Listening to pop music can help patients with severe brain injuries recall personal memories, a new study suggests.
Researchers discovered that brain-injured patients recalled a similar number of memories when playing a song as those without a brain injury.
The study, by Dr. Amee Baird and Dr. Séverine Samson, was the first to investigate the power of music in evoking memories in people with brain injuries, rather than in those who are healthy or who have dementia.
The research, published in the journal Neuropsychological Rehabilitation, saw the scientists play extracts of various popular songs to five people who had sustained brain injuries.
The songs, taken from the whole of the patients' lives, were also played to five control subjects with no brain injury.
All of the volunteers were asked to record how familiar they were with a given song, whether they liked it, and what memories it evoked.
Dr. Baird and Dr. Samson, from the University of Newcastle in Australia, and the University of Lille – North of France, found that the patients with brain injuries recalled a similar number of memories to the people without brain injuries.
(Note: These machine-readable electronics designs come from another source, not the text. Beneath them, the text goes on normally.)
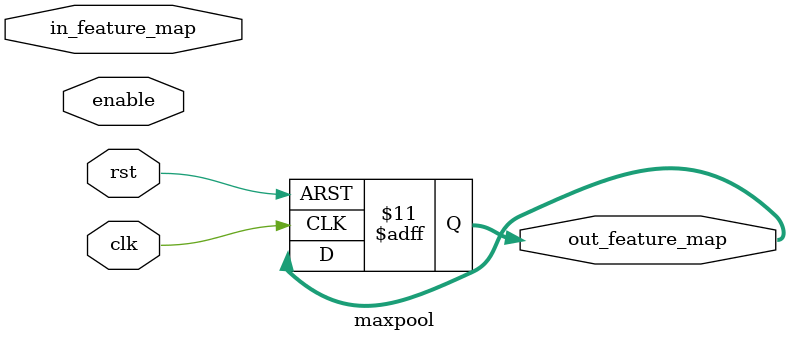
<source format=v>
module maxpool #(
    parameter IN_WIDTH = 0,
    parameter IN_CHANNELS = 0,
    parameter POOL_SIZE = 2
)(
    input wire clk,
    input wire rst,
    input wire enable,
    input wire [IN_WIDTH*IN_WIDTH*IN_CHANNELS-1:0] in_feature_map,
    output reg [(IN_WIDTH/POOL_SIZE)*(IN_WIDTH/POOL_SIZE)*IN_CHANNELS-1:0] out_feature_map
);
    integer i, j, c, m, n;
    reg [15:0] max_val;
    always @(posedge clk or posedge rst) begin
        if (rst) begin
            out_feature_map <= 0;
        end else if (enable) begin
            for (i = 0; i < IN_WIDTH / POOL_SIZE; i = i + 1) begin
                for (j = 0; j < IN_WIDTH / POOL_SIZE; j = j + 1) begin
                    for (c = 0; c < IN_CHANNELS; c = c + 1) begin
                        max_val = in_feature_map[(i * POOL_SIZE * IN_WIDTH + j * POOL_SIZE) * IN_CHANNELS + c];
                        for (m = 0; m < POOL_SIZE; m = m + 1) begin
                            for (n = 0; n < POOL_SIZE; n = n + 1) begin
                                if (in_feature_map[((i * POOL_SIZE + m) * IN_WIDTH + (j * POOL_SIZE + n)) * IN_CHANNELS + c] > max_val) begin
                                    max_val = in_feature_map[((i * POOL_SIZE + m) * IN_WIDTH + (j * POOL_SIZE + n)) * IN_CHANNELS + c];
                                end
                            end
                        end
                        out_feature_map[(i * (IN_WIDTH / POOL_SIZE) + j) * IN_CHANNELS + c] = max_val;
                    end
                end
            end
        end
    end

    // Debug statement for max pooling
    always @(posedge clk) begin
        if (enable) begin
            $display("MaxPool output: %h", out_feature_map);
        end
    end

endmodule

</source>
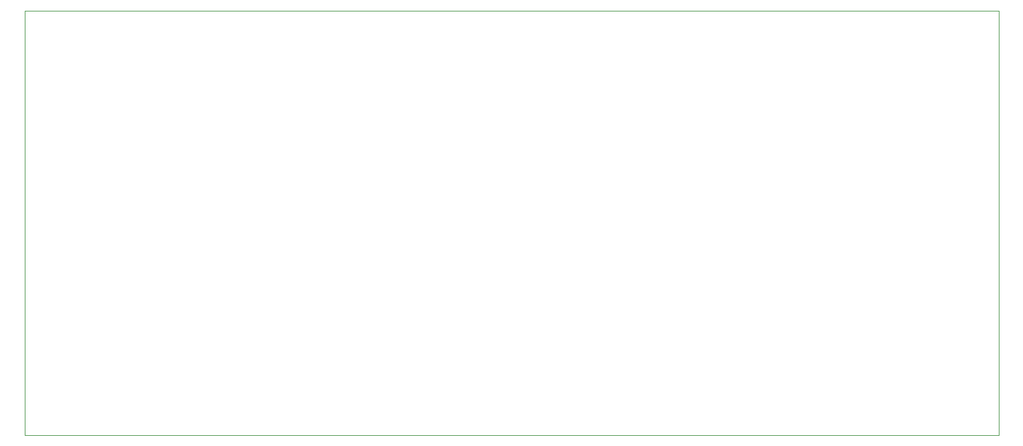
<source format=gbr>
G04 #@! TF.GenerationSoftware,KiCad,Pcbnew,(6.0.0-rc1-dev-305-gf0b8b2136)*
G04 #@! TF.CreationDate,2019-06-24T13:23:36-06:00*
G04 #@! TF.ProjectId,Station04,53746174696F6E30342E6B696361645F,rev?*
G04 #@! TF.SameCoordinates,Original*
G04 #@! TF.FileFunction,Profile,NP*
%FSLAX46Y46*%
G04 Gerber Fmt 4.6, Leading zero omitted, Abs format (unit mm)*
G04 Created by KiCad (PCBNEW (6.0.0-rc1-dev-305-gf0b8b2136)) date 06/24/19 13:23:36*
%MOMM*%
%LPD*%
G01*
G04 APERTURE LIST*
%ADD10C,0.050000*%
G04 APERTURE END LIST*
D10*
X0Y0D02*
X129700000Y0D01*
X129700000Y-56470000D02*
X129700000Y0D01*
X129700000Y-56470000D02*
X0Y-56470000D01*
X0Y0D02*
X0Y-56470000D01*
M02*

</source>
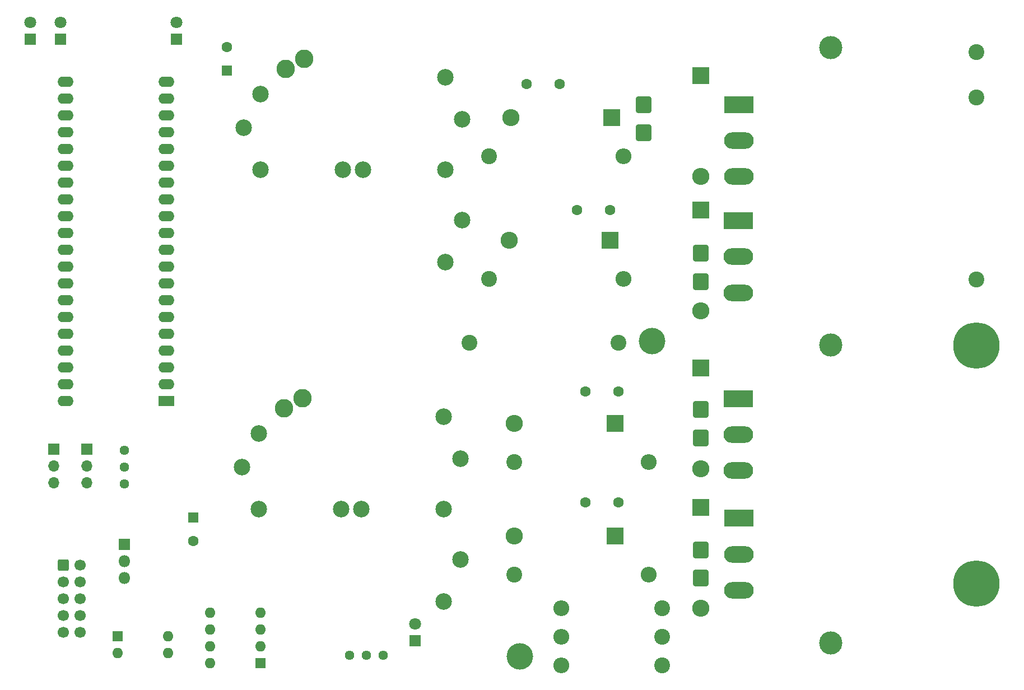
<source format=gts>
G04 #@! TF.GenerationSoftware,KiCad,Pcbnew,7.0.2*
G04 #@! TF.CreationDate,2023-07-23T14:06:11+02:00*
G04 #@! TF.ProjectId,Module_1,4d6f6475-6c65-45f3-912e-6b696361645f,rev?*
G04 #@! TF.SameCoordinates,Original*
G04 #@! TF.FileFunction,Soldermask,Top*
G04 #@! TF.FilePolarity,Negative*
%FSLAX46Y46*%
G04 Gerber Fmt 4.6, Leading zero omitted, Abs format (unit mm)*
G04 Created by KiCad (PCBNEW 7.0.2) date 2023-07-23 14:06:11*
%MOMM*%
%LPD*%
G01*
G04 APERTURE LIST*
G04 Aperture macros list*
%AMRoundRect*
0 Rectangle with rounded corners*
0 $1 Rounding radius*
0 $2 $3 $4 $5 $6 $7 $8 $9 X,Y pos of 4 corners*
0 Add a 4 corners polygon primitive as box body*
4,1,4,$2,$3,$4,$5,$6,$7,$8,$9,$2,$3,0*
0 Add four circle primitives for the rounded corners*
1,1,$1+$1,$2,$3*
1,1,$1+$1,$4,$5*
1,1,$1+$1,$6,$7*
1,1,$1+$1,$8,$9*
0 Add four rect primitives between the rounded corners*
20,1,$1+$1,$2,$3,$4,$5,0*
20,1,$1+$1,$4,$5,$6,$7,0*
20,1,$1+$1,$6,$7,$8,$9,0*
20,1,$1+$1,$8,$9,$2,$3,0*%
G04 Aperture macros list end*
%ADD10C,2.400000*%
%ADD11O,2.400000X2.400000*%
%ADD12R,2.600000X2.600000*%
%ADD13O,2.600000X2.600000*%
%ADD14RoundRect,0.250000X-0.900000X1.000000X-0.900000X-1.000000X0.900000X-1.000000X0.900000X1.000000X0*%
%ADD15R,1.600000X1.600000*%
%ADD16C,1.600000*%
%ADD17C,3.500000*%
%ADD18RoundRect,0.250000X-0.600000X-0.600000X0.600000X-0.600000X0.600000X0.600000X-0.600000X0.600000X0*%
%ADD19C,1.700000*%
%ADD20R,1.800000X1.800000*%
%ADD21C,1.800000*%
%ADD22C,4.000000*%
%ADD23R,1.700000X1.700000*%
%ADD24O,1.700000X1.700000*%
%ADD25C,2.800000*%
%ADD26O,1.600000X1.600000*%
%ADD27C,1.440000*%
%ADD28O,1.800000X1.800000*%
%ADD29C,7.000000*%
%ADD30R,2.400000X1.600000*%
%ADD31O,2.400000X1.600000*%
%ADD32C,2.500000*%
%ADD33R,4.500000X2.500000*%
%ADD34O,4.500000X2.500000*%
G04 APERTURE END LIST*
D10*
X158496000Y-134366000D03*
D11*
X143256000Y-134366000D03*
D12*
X164338000Y-89408000D03*
D13*
X164338000Y-104648000D03*
D10*
X206000000Y-48500000D03*
X206000000Y-76000000D03*
D14*
X164338000Y-72018000D03*
X164338000Y-76318000D03*
D15*
X87630000Y-112012349D03*
D16*
X87630000Y-115512349D03*
D17*
X184000000Y-40900000D03*
D18*
X67985000Y-119160000D03*
D19*
X70525000Y-119160000D03*
X67985000Y-121700000D03*
X70525000Y-121700000D03*
X67985000Y-124240000D03*
X70525000Y-124240000D03*
X67985000Y-126780000D03*
X70525000Y-126780000D03*
X67985000Y-129320000D03*
X70525000Y-129320000D03*
D12*
X164338000Y-45212000D03*
D13*
X164338000Y-60452000D03*
D20*
X85090000Y-39629000D03*
D21*
X85090000Y-37089000D03*
D10*
X158496000Y-130048000D03*
D11*
X143256000Y-130048000D03*
D22*
X137000000Y-133000000D03*
D23*
X66525000Y-101635000D03*
D24*
X66525000Y-104175000D03*
X66525000Y-106715000D03*
D16*
X151852000Y-92964000D03*
X146852000Y-92964000D03*
D10*
X132334000Y-75946000D03*
D11*
X152654000Y-75946000D03*
D25*
X104394000Y-42672000D03*
X104140000Y-93980000D03*
D17*
X184000000Y-130900000D03*
D12*
X164338000Y-110490000D03*
D13*
X164338000Y-125730000D03*
D12*
X164338000Y-65532000D03*
D13*
X164338000Y-80772000D03*
D15*
X97780000Y-133975000D03*
D26*
X97780000Y-131435000D03*
X97780000Y-128895000D03*
X97780000Y-126355000D03*
X90160000Y-126355000D03*
X90160000Y-128895000D03*
X90160000Y-131435000D03*
X90160000Y-133975000D03*
D10*
X136144000Y-120650000D03*
D11*
X156464000Y-120650000D03*
D27*
X77216000Y-101844000D03*
X77216000Y-104384000D03*
X77216000Y-106924000D03*
D10*
X205994000Y-41656000D03*
D15*
X92710000Y-44394000D03*
D16*
X92710000Y-40894000D03*
D12*
X151384000Y-114808000D03*
D13*
X136144000Y-114808000D03*
D23*
X71525000Y-101635000D03*
D24*
X71525000Y-104175000D03*
X71525000Y-106715000D03*
D20*
X121158000Y-130561000D03*
D21*
X121158000Y-128021000D03*
D10*
X158496000Y-125730000D03*
D11*
X143256000Y-125730000D03*
D20*
X67564000Y-39629000D03*
D21*
X67564000Y-37089000D03*
D20*
X77216000Y-116078000D03*
D28*
X77216000Y-118618000D03*
X77216000Y-121158000D03*
D14*
X164338000Y-116858000D03*
X164338000Y-121158000D03*
D16*
X142962000Y-46482000D03*
X137962000Y-46482000D03*
D29*
X206000000Y-122000000D03*
X206000000Y-86000000D03*
D20*
X62992000Y-39629000D03*
D21*
X62992000Y-37089000D03*
D10*
X132334000Y-57404000D03*
D11*
X152654000Y-57404000D03*
D12*
X150622000Y-70104000D03*
D13*
X135382000Y-70104000D03*
D10*
X151892000Y-85598000D03*
X129392000Y-85598000D03*
D30*
X83525000Y-94340000D03*
D31*
X83525000Y-91800000D03*
X83525000Y-89260000D03*
X83525000Y-86720000D03*
X83525000Y-84180000D03*
X83525000Y-81640000D03*
X83525000Y-79100000D03*
X83525000Y-76560000D03*
X83525000Y-74020000D03*
X83525000Y-71480000D03*
X83525000Y-68940000D03*
X83525000Y-66400000D03*
X83525000Y-63860000D03*
X83525000Y-61320000D03*
X83525000Y-58780000D03*
X83525000Y-56240000D03*
X83525000Y-53700000D03*
X83525000Y-51160000D03*
X83525000Y-48620000D03*
X83525000Y-46080000D03*
X68285000Y-46080000D03*
X68285000Y-48620000D03*
X68285000Y-51160000D03*
X68285000Y-53700000D03*
X68285000Y-56240000D03*
X68285000Y-58780000D03*
X68285000Y-61320000D03*
X68285000Y-63860000D03*
X68285000Y-66400000D03*
X68285000Y-68940000D03*
X68285000Y-71480000D03*
X68285000Y-74020000D03*
X68285000Y-76560000D03*
X68285000Y-79100000D03*
X68285000Y-81640000D03*
X68285000Y-84180000D03*
X68285000Y-86720000D03*
X68285000Y-89260000D03*
X68285000Y-91800000D03*
X68285000Y-94340000D03*
D16*
X150582000Y-65532000D03*
X145582000Y-65532000D03*
D15*
X76210000Y-129965000D03*
D26*
X76210000Y-132505000D03*
X83830000Y-132505000D03*
X83830000Y-129965000D03*
D14*
X164338000Y-95640000D03*
X164338000Y-99940000D03*
D12*
X151384000Y-97790000D03*
D13*
X136144000Y-97790000D03*
D12*
X150876000Y-51562000D03*
D13*
X135636000Y-51562000D03*
D14*
X155702000Y-49548000D03*
X155702000Y-53848000D03*
D10*
X136144000Y-103632000D03*
D11*
X156464000Y-103632000D03*
D32*
X97490000Y-99316000D03*
D25*
X101300000Y-95506000D03*
D32*
X94950000Y-104396000D03*
X125430000Y-96776000D03*
X127970000Y-103126000D03*
X127970000Y-118366000D03*
X125430000Y-124716000D03*
X112984000Y-110746000D03*
X109936000Y-110746000D03*
X97490000Y-110746000D03*
X125430000Y-110746000D03*
D16*
X151852000Y-109728000D03*
X146852000Y-109728000D03*
D17*
X184000000Y-85900000D03*
D32*
X97790000Y-48006000D03*
D25*
X101600000Y-44196000D03*
D32*
X95250000Y-53086000D03*
X125730000Y-45466000D03*
X128270000Y-51816000D03*
X128270000Y-67056000D03*
X125730000Y-73406000D03*
X113284000Y-59436000D03*
X110236000Y-59436000D03*
X97790000Y-59436000D03*
X125730000Y-59436000D03*
D22*
X156972000Y-85344000D03*
D27*
X111252000Y-132842000D03*
X113792000Y-132842000D03*
X116332000Y-132842000D03*
D33*
X170110000Y-49550000D03*
D34*
X170110000Y-55000000D03*
X170110000Y-60450000D03*
D33*
X170000000Y-94000000D03*
D34*
X170000000Y-99450000D03*
X170000000Y-104900000D03*
D33*
X170000000Y-67100000D03*
D34*
X170000000Y-72550000D03*
X170000000Y-78000000D03*
D33*
X170110000Y-112100000D03*
D34*
X170110000Y-117550000D03*
X170110000Y-123000000D03*
M02*

</source>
Only one of the four patients recorded no music-related memories and the highest number of memories in the whole group was recorded by one of the patients.
In all the people studied, the majority of memories were of a person, people, or a life period and they were typically positive.
Songs that evoked a memory were noted as more familiar and more liked than those that did not.
Dr. Baird and Dr. Samson concluded: 'The findings suggest that music is an effective stimulus for eliciting autobiographical memories and may be beneficial in the rehabilitation of autobiographical amnesia, but only in patients without a fundamental deficit in autobiographical recall memory and intact pitch perception.'
The authors, whose work was published by Taylor and Francis, hope that their work will encourage others to carry out further studies.